Facilities

The Legacy Survey of Space and Time uses a dedicated 8.4m telescope and state-of-the-art 3.2-gigapixel camera. Named the highest priority for ground-based astronomy in the 2010 Decadal Survey, LSST will produce an animated, 3D cosmic map with unprecedented depth and detail, opening a new way to study the universe. We develop novel data analysis tools for the LSST. We use LSST to study the origin, growth, and ecology of supermassive and intermediate mass black holes.


Scheduled to launch in 2027, the Roman Space Telescope is a NASA observatory designed to settle essential questions in the areas of dark energy, exoplanets, and infrared astrophysics. The Wide Field Instrument will have a field of view that is 100 times greater than the Hubble infrared instrument, capturing more of the sky with less observing time. As the primary instrument, the Wide Field Instrument will measure light from a billion galaxies over the course of the mission lifetime. The Roman Space Telescope will have a primary mission lifetime of 5 years, with a potential 5 year extended mission. We will use Roman to discover galactic-scale dual massive black holes across cosmic time and massive black hole binaries as LISA precursors.


SDSS-V is conducting the first all-sky, time-domain spectroscopic survey. Starting from 2021, the SDSS-V survey has been performing optical and near-infrared, multi-epoch spectroscopy for Milky Way stars and distant supermassive black holes, as well as integral field spectroscopy of the Milky Way and nearby galaxies. We use SDSS-V to discover binary supermassive black holes by monitoring radial velocities of the secondary relative to the primary – in analogy to radial velocity searches for exoplanets.


The Subaru PFS Survey will investigate the distribution of dark matter by measuring the kinematics of one million stars, perform a cosmological survey over 1400 deg2 to measure the expansion rate of the universe and density of the dark energy, and observe a million galaxies to create a census of early galaxies up to the epoch of star and galaxy formation. We use PFS to study galaxy and black hole formation and evolution in the early universe.

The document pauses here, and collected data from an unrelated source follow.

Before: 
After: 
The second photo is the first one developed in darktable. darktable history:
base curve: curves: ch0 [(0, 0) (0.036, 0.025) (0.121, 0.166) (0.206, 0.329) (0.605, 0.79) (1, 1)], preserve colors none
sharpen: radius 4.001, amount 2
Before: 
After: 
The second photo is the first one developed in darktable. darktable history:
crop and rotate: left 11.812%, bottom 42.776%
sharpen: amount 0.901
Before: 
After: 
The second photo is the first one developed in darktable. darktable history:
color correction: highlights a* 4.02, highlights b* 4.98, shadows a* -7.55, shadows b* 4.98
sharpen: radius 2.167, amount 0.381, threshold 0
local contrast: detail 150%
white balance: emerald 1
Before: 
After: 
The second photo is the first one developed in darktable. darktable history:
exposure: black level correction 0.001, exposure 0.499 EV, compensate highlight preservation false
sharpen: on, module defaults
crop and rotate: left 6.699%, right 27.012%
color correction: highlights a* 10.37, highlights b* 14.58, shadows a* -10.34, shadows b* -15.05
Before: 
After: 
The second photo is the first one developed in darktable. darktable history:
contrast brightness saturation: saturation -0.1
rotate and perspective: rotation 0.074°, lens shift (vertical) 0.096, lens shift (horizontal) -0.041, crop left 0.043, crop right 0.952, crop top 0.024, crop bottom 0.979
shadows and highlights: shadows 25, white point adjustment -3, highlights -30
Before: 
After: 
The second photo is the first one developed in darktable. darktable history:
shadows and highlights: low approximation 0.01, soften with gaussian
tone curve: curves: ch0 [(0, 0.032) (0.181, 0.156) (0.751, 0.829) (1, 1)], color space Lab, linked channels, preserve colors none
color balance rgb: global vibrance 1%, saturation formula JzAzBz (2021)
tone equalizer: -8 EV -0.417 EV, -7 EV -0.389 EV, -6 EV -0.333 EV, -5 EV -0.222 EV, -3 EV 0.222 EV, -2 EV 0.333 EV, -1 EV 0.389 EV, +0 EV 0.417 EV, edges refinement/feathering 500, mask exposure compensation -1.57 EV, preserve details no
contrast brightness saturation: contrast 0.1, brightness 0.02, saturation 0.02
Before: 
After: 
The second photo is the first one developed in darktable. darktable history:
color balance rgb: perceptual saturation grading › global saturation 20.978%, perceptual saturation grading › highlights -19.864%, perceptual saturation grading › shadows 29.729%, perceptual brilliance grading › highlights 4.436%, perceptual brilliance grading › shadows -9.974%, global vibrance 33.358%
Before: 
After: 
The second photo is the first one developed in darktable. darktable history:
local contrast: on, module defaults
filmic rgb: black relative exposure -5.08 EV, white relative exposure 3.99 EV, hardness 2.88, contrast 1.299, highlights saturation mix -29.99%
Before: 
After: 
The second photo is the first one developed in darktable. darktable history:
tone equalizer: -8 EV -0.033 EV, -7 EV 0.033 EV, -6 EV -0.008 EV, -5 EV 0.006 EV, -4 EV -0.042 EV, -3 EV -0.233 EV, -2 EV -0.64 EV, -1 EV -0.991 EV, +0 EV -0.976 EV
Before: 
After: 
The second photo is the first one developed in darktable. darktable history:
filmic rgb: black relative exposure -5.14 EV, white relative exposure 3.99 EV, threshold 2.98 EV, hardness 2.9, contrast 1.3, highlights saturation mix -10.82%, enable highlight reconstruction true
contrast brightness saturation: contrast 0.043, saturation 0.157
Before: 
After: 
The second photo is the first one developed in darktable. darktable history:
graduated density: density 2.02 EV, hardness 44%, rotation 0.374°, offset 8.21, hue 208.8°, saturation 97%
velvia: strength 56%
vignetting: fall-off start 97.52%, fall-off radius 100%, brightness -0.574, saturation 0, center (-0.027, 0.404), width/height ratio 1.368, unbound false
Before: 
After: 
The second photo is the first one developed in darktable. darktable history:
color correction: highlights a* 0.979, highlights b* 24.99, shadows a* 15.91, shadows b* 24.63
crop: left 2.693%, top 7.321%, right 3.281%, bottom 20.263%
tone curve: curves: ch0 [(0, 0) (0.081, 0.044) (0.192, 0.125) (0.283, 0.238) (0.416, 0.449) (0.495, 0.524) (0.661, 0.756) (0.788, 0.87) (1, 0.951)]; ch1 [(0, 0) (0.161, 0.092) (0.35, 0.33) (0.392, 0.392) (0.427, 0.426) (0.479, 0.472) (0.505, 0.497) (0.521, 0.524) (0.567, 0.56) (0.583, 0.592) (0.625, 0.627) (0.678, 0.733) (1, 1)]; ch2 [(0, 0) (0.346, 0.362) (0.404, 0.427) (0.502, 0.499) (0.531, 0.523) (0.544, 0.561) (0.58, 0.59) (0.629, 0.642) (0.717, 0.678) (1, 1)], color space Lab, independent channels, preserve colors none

The James Webb Space Telescope complements and extends the discoveries of Hubble, with longer wavelength coverage and greatly improved sensitivity. JWST looks much closer to the beginning of time and hunt for the unobserved formation of the first galaxies, as well as look inside dust clouds where stars and planetary systems are forming today. We use JWST to peek into merging supermassive black holes at much earlier cosmic epochs than ever seen before, and particularly in the “cosmic noon” — peak epoch for star formation and supermassive black hole growth.


The Hubble Space Telescope has changed our fundamental view and understanding of the universe. We use Hubble to study the host galaxies of supermassive black holes. Hubble’s high resolution allows us to discover close dual supermassive black holes via their smoking-gun effects on the host galaxies, such as the dynamic duo in the close quasar pair in the disk-disk galaxy merger SDSS J0749 + 2255 at z=2.17.


We leverage supercomputing resources available at the NCSA, such as the Hardware-Accelerated Learning cluster at the Innovative Systems Lab. HAL is a 16-node IBM POWER9 cluster with NVIDIA V100 GPUs. We also work with undergraduate students across the Illinois campus on computationally intensive projects through NCSA’s Students Pushing Innovation program.


Laser Interferometer Space Antenna will be the first dedicated space-based gravitational wave experiment. LISA will discover parts of the universe that are otherwise invisible, including black holes, the Big Bang, and other, as yet unknown, objects. It will revolutionize our knowledge about the universe. We will use LISA to study intermediate mass black holes in the early universe and the origin and growth of supermassive black holes.